Bose loses the argument by her reliance on comments and documents patently biased toward Pakistan. She notes Raja Tridiv Roy's reference to the "violence and threat of violence by (Mujib's) armed Awami League cadres" in the course of the non-cooperation movement stretching from March 1 to 25. That is poor analysis, given that Tridiv Roy, having found refuge in Pakistan, cheerfully served as minister and then as ambassador for his adopted country after the war.
Bose frequently refers to the "White Paper" published by the regime in 1971 as a way of pointing to the "crimes" that Bengalis themselves committed against non-Bengalis prior to the military crackdown. That further mars the quality of her work.
Bose speaks to a number of Pakistani officers who served in Bangladesh in 1971. Predictably these men deny the charges of murder against them. Many profess to be surprised at Bengali attitudes toward them. Bose gives you the impression that these are honourable men, in contrast to the Bengalis whose sense of "victimhood" gets in the way of a true presentation of history.

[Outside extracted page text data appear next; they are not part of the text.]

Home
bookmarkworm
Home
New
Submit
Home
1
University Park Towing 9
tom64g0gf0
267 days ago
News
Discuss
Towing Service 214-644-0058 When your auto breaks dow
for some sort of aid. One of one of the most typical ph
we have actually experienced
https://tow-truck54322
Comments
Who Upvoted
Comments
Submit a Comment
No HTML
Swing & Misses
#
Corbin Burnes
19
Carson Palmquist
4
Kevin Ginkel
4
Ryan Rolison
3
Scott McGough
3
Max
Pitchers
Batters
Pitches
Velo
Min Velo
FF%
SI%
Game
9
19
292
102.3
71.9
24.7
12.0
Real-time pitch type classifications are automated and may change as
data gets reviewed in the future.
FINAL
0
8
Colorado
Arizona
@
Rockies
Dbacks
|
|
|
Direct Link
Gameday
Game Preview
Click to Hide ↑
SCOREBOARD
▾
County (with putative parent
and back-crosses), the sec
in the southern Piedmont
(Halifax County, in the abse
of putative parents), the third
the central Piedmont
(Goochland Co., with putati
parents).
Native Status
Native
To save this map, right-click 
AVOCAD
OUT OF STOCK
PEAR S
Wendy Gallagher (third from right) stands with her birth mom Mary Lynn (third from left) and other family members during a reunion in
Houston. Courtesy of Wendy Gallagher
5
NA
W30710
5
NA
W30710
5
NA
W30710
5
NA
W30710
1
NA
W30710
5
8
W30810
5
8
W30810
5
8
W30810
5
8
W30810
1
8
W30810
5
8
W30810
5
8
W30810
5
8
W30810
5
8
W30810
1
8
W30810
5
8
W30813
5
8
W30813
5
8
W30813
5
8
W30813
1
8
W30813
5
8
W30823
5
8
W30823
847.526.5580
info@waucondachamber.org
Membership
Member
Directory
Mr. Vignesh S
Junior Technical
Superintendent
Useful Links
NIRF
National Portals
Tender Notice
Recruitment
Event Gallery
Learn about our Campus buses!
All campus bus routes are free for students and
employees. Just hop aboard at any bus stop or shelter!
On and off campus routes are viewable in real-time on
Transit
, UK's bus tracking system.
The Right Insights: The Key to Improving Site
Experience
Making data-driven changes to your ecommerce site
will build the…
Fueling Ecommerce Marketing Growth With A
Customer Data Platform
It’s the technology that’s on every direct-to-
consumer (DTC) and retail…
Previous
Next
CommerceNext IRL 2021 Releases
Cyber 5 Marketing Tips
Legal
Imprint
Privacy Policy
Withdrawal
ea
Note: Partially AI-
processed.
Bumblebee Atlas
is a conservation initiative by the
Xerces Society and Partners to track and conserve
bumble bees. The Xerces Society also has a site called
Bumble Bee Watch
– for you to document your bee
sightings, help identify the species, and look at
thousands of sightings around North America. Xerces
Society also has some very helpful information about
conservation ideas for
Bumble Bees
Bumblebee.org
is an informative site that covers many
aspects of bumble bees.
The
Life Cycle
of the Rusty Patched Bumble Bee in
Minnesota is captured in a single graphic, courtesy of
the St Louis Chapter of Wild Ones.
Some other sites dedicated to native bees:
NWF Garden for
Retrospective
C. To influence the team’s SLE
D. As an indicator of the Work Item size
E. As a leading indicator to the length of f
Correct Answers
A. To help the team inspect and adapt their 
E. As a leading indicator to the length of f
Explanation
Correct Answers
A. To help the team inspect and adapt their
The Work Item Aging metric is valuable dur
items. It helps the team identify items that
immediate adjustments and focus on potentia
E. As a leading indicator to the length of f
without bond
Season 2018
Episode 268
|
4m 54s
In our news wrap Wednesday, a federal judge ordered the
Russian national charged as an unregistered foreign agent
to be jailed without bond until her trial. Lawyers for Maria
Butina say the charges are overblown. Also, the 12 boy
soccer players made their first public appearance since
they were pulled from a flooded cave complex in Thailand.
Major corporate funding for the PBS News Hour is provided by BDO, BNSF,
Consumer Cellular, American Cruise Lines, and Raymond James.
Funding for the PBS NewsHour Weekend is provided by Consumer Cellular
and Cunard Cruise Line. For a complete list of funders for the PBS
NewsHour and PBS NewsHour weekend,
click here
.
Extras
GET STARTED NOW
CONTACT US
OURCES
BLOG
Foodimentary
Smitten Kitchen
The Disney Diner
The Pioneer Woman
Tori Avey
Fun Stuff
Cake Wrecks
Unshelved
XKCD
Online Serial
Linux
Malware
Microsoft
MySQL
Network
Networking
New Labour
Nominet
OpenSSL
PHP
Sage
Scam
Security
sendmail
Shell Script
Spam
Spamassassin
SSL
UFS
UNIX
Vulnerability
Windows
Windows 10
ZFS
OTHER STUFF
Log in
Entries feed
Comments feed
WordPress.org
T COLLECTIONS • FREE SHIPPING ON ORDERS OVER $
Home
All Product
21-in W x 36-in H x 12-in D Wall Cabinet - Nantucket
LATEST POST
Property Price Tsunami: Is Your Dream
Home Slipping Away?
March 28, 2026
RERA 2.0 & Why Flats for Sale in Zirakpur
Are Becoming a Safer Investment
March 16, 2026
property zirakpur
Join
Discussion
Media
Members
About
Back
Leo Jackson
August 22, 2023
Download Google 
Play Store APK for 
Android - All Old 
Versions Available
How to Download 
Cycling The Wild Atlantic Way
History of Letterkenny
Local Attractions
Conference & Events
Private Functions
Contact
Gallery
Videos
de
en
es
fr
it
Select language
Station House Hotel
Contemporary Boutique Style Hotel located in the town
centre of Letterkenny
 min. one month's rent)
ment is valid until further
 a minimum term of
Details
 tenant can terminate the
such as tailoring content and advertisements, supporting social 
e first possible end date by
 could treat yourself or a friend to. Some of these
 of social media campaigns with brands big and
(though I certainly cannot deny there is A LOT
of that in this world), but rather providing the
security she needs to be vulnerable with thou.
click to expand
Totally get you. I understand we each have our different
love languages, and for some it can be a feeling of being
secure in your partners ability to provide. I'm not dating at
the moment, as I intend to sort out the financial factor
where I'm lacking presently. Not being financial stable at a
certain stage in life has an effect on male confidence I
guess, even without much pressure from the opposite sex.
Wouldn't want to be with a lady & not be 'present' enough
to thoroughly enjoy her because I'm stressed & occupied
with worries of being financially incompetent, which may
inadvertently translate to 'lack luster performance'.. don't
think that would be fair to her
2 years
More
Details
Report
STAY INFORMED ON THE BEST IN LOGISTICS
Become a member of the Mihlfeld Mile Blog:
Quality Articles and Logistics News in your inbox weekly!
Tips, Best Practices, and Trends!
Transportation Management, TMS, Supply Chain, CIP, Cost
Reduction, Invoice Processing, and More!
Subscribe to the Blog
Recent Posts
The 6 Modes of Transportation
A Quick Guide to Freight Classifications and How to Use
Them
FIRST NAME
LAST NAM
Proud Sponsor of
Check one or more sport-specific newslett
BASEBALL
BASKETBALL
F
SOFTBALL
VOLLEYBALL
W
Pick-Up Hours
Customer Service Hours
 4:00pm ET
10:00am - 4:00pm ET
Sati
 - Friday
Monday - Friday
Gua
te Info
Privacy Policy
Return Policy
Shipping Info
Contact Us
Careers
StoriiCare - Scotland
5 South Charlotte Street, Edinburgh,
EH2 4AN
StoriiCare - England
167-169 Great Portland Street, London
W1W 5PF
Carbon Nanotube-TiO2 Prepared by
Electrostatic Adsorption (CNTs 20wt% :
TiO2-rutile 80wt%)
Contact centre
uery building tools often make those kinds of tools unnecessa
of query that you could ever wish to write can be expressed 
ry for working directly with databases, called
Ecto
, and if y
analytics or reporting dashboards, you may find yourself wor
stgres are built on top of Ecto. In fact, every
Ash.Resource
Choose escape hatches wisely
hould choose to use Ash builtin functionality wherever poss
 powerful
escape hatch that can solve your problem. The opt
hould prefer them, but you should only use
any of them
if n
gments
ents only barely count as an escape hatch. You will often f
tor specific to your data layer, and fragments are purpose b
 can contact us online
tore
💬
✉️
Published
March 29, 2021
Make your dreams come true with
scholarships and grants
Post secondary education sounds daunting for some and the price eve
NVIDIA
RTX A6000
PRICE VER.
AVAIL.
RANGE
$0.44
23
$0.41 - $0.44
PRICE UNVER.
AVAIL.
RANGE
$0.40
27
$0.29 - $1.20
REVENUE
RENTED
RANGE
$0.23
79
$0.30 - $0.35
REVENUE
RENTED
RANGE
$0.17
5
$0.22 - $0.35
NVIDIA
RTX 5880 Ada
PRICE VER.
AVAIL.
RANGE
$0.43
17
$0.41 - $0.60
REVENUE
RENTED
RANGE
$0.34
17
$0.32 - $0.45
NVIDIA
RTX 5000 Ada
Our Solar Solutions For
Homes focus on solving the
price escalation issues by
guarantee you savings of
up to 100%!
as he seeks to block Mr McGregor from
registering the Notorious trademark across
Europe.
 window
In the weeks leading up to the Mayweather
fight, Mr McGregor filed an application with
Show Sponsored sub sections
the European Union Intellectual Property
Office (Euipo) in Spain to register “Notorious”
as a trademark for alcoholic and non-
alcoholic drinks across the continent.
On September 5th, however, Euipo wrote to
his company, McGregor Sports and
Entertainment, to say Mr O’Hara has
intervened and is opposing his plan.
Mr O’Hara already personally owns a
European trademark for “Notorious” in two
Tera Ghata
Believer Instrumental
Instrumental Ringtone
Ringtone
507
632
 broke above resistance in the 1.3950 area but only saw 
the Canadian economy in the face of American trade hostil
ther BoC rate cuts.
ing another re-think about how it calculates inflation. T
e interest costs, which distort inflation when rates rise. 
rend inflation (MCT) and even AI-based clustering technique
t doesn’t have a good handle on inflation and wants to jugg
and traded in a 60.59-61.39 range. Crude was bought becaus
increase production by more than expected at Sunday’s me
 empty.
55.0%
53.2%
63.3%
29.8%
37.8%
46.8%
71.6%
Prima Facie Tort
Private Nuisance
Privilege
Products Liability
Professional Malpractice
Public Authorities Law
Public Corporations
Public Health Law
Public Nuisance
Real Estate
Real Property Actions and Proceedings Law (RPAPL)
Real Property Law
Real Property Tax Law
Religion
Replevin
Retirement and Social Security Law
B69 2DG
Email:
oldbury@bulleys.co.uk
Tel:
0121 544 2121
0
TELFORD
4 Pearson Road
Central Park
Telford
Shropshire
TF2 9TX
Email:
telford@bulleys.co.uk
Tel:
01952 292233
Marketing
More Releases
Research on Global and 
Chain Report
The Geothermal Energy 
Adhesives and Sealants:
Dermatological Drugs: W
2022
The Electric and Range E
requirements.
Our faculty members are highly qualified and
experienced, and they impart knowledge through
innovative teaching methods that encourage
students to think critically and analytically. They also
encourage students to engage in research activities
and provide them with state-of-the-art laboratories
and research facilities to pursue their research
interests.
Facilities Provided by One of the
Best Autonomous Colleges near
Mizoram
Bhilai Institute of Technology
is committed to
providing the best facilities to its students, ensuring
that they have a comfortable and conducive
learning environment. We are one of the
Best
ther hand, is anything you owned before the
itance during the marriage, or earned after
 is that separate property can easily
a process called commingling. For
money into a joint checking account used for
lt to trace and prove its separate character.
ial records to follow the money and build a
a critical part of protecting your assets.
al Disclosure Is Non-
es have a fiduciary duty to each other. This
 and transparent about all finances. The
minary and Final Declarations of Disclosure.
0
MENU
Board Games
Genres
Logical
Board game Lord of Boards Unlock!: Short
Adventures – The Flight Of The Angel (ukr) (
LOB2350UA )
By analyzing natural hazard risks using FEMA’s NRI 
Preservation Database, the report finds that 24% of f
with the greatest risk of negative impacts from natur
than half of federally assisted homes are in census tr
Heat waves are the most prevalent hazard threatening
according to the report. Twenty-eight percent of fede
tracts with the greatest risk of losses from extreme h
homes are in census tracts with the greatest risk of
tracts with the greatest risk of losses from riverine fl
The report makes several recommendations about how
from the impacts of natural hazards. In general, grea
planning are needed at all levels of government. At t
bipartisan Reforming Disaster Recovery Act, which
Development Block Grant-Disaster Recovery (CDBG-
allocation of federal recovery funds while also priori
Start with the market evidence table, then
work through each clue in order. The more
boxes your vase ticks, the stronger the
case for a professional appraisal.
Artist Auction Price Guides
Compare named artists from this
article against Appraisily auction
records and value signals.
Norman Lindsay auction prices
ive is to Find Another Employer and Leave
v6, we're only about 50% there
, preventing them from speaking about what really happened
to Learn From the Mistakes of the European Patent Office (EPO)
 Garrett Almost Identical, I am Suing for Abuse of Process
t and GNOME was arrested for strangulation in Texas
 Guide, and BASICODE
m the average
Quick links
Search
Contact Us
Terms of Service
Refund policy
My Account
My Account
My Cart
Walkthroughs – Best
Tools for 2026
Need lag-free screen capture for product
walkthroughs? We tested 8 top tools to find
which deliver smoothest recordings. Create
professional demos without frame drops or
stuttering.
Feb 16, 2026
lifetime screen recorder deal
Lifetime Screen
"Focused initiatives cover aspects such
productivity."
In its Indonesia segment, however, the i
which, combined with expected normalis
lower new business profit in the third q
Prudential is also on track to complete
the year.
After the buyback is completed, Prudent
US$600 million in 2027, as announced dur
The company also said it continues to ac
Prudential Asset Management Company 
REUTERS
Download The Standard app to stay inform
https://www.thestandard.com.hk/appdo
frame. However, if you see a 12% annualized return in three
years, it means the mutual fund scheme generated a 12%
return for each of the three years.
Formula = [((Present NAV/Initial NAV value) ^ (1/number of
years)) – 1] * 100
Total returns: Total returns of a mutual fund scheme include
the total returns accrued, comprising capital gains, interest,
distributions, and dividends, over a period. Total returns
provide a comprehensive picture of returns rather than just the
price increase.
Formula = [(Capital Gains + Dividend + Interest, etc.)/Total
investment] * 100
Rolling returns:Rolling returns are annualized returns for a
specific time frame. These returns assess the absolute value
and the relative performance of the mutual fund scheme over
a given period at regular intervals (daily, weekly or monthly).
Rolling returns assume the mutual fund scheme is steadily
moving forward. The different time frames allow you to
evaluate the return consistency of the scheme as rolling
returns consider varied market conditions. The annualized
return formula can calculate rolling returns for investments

Reading her account of the exploits of Jahanara Imam's son Rumi, you would think the young man made no particular contribution to Bangladesh's freedom, save what his mother remembered of him. She sympathises with Syed Sajjad Husain in his post-December 16 plight, but mentions nowhere that it was on his watch that teachers of Dhaka University were abducted and murdered. Bose does not know that Husain was one of the pro-Pakistan Bengalis to claim abroad in 1971 that no intellectuals had been killed by the army in Bangladesh.
She notes Zahir Raihan's disappearance on January 30, 1972 and quite rightly supposes that the disappearance could not be linked to the Pakistanis, by then POWs in India, or the al-Badr death squads. And yet the fact escapes her that the Biharis of Mirpur (and Raihan was their kill) put up concerted resistance to Bangladesh's forces till the end of January. Raihan was not recovered, but Mirpur stood freed on the last day of January 1972.
A trivialising of Bangladesh's history is what runs through Dead Reckoning. Sarmila Bose notes the Pakistani soldiers' poor argument that it was the resistance of students at Jagannath Hall that prompted action by the army. Again, could it not be that the Bangladesh authorities made no move to exhume the dead from the Jagannath hall mass grave because among the bodies would be those of non-students who might have been around on the night of March 25? Bose is perturbed that Amartya Sen neglects to mention in his work Identity and Violence the killing of non-Bengalis by Bengali nationalists.
Her defence of non-Bengalis, of Biharis, of pro-Pakistan Bengalis runs its full course through her work. Evidence to back up her arguments is paltry. She notes the rebellion by 2 East Bengal Regiment in Joydevpur on March 29 and the killing of West Pakistani officers by mutinous Bengali soldiers. Is Bose surprised? After what the Pakistanis did in Dhaka on March 25-26, did she, did anyone, expect Bengali soldiers of the Pakistan army to go docile? The rules of war, sir, the rules of war!
Sarmila Bose's work carefully avoids any mention of the Mujibnagar government and its operations, its proclamation of independence. To her, the only invading force in 1971 was the Indian army. She quibbles over numbers. Only 26,000 Bengalis were killed by the Pakistan army (read the Hamoodur Rehman Commission report); and (she quotes General Niazi) it was not 93,000 Pakistanis taken prisoner but only 34,000 soldiers and '11,000 civilian police and other armed personnel, a total of 45,000 men'.
Men like David Irving once denied the Holocaust. Now Sarmila Bose denies the genocide in 1971. Her book does not change anything. It is wobbly scholarship, a disturbing misreading of history. You lose nothing by not reading it.